Two nodes, four GPUs per node:

Head node:

CUDA_VISIBLE_DEVICES=0,1,2,3 \
MISTRALRS_MN_GLOBAL_WORLD_SIZE=8 \
MISTRALRS_MN_LOCAL_WORLD_SIZE=4 \
MISTRALRS_MN_HEAD_NUM_WORKERS=1 \
MISTRALRS_MN_HEAD_PORT=9000 \
mistralrs serve -m Qwen/Qwen3-32B --quant 4

Worker node:

CUDA_VISIBLE_DEVICES=0,1,2,3 \
MISTRALRS_MN_GLOBAL_WORLD_SIZE=8 \
MISTRALRS_MN_LOCAL_WORLD_SIZE=4 \
MISTRALRS_MN_WORKER_SERVER_ADDR=10.0.0.1:9000 \
MISTRALRS_MN_WORKER_ID=0 \
mistralrs serve -m Qwen/Qwen3-32B --quant 4

Send client requests to the head node.

The head port must be reachable from every worker.

Ring backend

The ring backend is a distributed transport selected by RING_CONFIG, available when the binary is compiled with the ring feature. Use it only when you intentionally want the ring transport; for CUDA tensor parallelism across machines, prefer multi-node NCCL.

The ring feature must be compiled in:

cargo install mistralrs-cli --features "cuda flash-attn ring"

If the binary is also built with nccl, set MISTRALRS_NO_NCCL=1 when launching so the ring backend is selected.

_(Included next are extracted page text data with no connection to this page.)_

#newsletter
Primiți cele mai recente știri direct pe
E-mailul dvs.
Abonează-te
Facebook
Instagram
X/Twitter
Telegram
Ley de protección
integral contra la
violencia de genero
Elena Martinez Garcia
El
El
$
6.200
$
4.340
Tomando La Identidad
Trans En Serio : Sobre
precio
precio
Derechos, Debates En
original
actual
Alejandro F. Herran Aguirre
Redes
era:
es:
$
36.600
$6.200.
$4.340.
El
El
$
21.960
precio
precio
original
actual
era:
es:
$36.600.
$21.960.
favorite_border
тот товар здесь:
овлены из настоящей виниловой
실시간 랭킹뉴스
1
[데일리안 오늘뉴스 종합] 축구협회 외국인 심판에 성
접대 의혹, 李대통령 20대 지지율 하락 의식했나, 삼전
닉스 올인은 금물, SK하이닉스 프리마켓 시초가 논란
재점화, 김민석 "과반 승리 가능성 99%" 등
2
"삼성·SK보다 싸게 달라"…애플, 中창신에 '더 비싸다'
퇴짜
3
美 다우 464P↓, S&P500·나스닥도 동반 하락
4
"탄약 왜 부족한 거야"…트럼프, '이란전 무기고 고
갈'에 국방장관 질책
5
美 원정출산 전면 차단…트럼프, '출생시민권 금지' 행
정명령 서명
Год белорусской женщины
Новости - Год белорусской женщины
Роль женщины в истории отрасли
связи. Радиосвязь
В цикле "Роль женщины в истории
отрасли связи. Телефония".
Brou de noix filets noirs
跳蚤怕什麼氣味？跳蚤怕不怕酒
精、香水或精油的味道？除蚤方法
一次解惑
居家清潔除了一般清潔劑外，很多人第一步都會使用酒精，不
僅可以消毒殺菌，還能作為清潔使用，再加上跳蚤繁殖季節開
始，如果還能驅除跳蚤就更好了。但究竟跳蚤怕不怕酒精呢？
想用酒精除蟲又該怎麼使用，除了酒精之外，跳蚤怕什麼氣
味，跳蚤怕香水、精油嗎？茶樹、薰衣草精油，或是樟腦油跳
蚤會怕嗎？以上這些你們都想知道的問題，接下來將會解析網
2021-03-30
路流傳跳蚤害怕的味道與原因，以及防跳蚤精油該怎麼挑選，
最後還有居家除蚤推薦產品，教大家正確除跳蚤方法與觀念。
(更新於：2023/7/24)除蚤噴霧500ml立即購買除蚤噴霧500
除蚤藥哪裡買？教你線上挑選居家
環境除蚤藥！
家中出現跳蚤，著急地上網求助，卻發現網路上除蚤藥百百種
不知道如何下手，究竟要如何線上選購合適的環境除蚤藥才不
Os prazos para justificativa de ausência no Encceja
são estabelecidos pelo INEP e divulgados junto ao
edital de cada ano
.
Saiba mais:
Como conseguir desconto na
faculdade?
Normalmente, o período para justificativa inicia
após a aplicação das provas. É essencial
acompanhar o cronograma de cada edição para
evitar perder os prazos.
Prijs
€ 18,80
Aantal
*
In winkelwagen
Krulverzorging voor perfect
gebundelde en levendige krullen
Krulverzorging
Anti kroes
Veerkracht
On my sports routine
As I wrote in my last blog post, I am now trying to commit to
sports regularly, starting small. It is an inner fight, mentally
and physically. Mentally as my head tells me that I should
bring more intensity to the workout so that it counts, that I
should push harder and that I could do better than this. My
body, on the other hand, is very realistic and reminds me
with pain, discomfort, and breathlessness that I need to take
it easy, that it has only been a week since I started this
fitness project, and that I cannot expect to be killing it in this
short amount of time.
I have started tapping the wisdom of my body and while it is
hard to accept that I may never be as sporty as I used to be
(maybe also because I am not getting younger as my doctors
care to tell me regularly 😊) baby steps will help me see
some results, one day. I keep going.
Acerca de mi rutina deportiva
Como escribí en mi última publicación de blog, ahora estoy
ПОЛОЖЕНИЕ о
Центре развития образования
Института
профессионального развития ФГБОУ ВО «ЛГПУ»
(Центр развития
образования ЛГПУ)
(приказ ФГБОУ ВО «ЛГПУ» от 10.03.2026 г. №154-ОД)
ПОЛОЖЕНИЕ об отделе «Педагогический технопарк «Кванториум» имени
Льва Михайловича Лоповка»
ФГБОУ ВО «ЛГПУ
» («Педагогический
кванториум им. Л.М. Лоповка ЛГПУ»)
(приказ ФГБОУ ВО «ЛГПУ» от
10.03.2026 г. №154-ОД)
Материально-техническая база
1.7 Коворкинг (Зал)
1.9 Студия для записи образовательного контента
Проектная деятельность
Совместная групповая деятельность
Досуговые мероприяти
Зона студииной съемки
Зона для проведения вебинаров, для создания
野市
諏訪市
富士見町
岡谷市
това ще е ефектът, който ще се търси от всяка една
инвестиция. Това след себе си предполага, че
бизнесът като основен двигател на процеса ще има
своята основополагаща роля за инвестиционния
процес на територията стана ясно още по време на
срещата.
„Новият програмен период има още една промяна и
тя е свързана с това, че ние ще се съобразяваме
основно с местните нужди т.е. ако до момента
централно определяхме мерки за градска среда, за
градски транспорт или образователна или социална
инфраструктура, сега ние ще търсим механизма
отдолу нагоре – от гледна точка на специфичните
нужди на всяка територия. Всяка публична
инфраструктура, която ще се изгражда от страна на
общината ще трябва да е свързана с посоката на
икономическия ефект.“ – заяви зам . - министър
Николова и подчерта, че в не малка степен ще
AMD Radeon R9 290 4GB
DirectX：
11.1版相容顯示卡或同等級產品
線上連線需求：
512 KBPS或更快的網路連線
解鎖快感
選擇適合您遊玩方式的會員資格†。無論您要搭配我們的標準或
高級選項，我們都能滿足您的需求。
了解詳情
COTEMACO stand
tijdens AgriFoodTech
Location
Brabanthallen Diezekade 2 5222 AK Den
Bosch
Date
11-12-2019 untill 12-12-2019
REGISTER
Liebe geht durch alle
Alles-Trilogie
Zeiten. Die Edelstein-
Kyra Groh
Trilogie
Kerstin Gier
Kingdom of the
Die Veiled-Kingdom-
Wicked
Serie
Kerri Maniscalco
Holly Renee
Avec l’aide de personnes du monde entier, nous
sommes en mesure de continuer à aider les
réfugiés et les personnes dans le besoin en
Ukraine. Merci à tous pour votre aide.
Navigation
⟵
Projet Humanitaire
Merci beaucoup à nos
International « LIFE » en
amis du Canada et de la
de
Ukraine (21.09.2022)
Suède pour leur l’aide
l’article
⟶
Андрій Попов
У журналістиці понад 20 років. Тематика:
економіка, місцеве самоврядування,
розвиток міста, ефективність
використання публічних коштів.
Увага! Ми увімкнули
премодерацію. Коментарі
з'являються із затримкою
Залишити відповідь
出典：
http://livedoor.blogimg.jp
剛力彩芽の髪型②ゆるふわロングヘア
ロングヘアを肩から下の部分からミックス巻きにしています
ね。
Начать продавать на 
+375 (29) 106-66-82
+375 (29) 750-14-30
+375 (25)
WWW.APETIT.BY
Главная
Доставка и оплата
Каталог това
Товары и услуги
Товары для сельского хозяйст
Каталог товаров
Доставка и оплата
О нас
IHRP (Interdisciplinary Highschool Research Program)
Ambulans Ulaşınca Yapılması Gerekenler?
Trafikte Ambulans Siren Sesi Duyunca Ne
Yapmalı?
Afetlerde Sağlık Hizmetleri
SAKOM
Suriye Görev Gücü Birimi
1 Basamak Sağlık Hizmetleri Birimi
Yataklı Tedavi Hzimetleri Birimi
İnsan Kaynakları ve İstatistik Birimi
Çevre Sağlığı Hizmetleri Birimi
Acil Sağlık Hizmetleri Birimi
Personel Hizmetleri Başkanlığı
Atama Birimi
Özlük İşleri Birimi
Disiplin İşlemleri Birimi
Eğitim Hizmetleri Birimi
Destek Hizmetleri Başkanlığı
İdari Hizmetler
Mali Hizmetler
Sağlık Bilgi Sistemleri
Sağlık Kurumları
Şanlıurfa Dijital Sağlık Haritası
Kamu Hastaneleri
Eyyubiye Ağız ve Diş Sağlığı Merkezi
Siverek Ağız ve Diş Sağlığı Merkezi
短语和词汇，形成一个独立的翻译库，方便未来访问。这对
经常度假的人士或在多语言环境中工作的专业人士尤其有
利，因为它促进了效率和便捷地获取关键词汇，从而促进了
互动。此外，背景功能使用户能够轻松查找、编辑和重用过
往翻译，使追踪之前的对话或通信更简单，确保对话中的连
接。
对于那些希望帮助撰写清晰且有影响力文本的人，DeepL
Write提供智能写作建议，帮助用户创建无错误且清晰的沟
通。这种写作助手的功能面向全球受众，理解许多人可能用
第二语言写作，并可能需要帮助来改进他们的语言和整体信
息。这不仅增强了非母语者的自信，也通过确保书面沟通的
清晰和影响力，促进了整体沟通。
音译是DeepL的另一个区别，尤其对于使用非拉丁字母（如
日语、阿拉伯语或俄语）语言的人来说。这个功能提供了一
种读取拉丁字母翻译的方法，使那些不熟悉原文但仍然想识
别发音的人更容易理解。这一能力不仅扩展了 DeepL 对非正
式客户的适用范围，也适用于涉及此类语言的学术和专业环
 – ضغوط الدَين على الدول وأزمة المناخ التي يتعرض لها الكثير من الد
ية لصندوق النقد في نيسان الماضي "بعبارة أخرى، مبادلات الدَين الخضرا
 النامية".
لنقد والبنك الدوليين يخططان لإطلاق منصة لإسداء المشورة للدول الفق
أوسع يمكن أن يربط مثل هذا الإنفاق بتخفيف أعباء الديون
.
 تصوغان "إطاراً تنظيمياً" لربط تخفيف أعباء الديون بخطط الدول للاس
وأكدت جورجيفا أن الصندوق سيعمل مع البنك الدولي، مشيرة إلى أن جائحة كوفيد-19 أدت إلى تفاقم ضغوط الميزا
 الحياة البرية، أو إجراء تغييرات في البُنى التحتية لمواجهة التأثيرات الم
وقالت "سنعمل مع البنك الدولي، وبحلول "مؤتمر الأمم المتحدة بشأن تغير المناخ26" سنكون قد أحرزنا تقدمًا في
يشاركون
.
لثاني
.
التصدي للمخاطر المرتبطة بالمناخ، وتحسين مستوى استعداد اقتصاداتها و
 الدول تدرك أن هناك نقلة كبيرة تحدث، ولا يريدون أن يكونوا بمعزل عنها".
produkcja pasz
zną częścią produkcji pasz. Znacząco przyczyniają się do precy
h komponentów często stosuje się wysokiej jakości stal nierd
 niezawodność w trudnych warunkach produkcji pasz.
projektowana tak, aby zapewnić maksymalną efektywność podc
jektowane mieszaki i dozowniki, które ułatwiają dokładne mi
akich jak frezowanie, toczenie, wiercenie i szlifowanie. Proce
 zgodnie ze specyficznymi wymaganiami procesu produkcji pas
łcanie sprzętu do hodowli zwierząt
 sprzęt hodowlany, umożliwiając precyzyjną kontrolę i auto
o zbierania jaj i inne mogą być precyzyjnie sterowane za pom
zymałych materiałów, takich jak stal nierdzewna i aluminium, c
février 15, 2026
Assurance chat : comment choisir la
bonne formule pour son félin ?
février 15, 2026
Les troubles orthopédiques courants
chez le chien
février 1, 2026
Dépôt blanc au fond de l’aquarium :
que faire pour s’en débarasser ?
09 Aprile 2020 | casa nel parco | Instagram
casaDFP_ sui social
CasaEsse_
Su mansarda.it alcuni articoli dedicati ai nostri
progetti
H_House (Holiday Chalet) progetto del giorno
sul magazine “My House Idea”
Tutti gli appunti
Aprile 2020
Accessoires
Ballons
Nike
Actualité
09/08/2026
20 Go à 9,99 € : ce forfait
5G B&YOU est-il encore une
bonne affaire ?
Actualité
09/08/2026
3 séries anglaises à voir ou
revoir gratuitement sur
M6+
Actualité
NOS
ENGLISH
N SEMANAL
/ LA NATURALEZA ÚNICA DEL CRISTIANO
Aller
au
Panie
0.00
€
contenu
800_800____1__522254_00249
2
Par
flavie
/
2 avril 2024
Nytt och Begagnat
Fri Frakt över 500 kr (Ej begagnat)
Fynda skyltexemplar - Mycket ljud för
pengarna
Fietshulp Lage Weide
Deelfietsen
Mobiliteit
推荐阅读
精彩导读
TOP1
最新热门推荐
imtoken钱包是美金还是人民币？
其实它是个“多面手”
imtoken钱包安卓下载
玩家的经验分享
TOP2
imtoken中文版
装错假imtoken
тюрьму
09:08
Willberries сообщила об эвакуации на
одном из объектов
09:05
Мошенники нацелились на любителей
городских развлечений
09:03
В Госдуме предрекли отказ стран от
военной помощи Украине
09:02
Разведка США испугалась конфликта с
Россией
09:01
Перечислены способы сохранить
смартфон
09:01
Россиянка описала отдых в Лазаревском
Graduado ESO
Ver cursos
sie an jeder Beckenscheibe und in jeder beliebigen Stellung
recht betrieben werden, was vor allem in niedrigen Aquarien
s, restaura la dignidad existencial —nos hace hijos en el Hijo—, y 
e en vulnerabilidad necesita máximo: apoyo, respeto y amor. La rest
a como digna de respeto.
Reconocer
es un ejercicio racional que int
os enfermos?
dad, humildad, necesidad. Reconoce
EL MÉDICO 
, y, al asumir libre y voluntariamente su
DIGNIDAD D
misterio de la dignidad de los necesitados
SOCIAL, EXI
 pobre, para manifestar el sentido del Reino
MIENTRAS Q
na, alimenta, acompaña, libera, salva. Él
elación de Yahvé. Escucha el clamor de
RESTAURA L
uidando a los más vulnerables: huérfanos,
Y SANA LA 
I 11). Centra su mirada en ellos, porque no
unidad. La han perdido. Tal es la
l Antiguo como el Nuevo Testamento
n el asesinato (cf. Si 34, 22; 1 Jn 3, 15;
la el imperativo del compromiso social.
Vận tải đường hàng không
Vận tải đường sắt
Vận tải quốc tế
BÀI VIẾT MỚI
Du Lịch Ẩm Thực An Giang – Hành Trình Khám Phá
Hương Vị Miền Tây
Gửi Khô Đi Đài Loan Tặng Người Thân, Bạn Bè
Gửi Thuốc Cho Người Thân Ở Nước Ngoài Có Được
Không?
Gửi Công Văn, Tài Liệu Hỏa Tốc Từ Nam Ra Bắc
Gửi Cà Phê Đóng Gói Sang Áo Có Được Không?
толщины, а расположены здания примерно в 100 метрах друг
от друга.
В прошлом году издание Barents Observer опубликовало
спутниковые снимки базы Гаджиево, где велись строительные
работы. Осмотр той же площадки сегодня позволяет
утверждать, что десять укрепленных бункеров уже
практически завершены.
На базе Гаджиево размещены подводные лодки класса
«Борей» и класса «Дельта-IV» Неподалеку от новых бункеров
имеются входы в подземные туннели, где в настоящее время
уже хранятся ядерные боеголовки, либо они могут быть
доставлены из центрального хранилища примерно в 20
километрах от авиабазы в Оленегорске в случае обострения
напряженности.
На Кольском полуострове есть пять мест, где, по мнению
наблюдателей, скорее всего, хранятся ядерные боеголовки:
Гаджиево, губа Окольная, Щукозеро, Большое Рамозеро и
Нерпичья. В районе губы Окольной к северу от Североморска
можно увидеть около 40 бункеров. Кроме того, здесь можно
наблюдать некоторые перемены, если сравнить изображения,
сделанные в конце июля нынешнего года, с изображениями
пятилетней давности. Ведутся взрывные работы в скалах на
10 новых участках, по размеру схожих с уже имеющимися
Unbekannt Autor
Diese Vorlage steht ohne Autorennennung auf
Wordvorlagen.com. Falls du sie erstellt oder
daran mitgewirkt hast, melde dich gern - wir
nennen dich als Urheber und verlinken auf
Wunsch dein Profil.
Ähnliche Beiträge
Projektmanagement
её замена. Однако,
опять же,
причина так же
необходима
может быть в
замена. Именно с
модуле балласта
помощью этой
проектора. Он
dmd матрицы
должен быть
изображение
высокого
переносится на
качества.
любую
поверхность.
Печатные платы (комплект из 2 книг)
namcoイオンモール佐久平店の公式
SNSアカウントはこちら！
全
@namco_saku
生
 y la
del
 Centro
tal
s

The ring backend reads its configuration from a JSON file pointed to by the RING_CONFIG environment variable. Each participant has its own RING_CONFIG with rank-specific values:

{
  "master_ip": "10.0.0.1",
  "master_port": 9000,
  "port": 9001,
  "right_port": 9002,
  "right_ip": "10.0.0.2",
  "rank": 0,
  "world_size": 2
}

world_size must be a power of 2 (the ring backend rejects other values at startup). Non-master ranks (rank != 0) must specify master_ip. The master rank (rank = 0) is reachable via master_ip.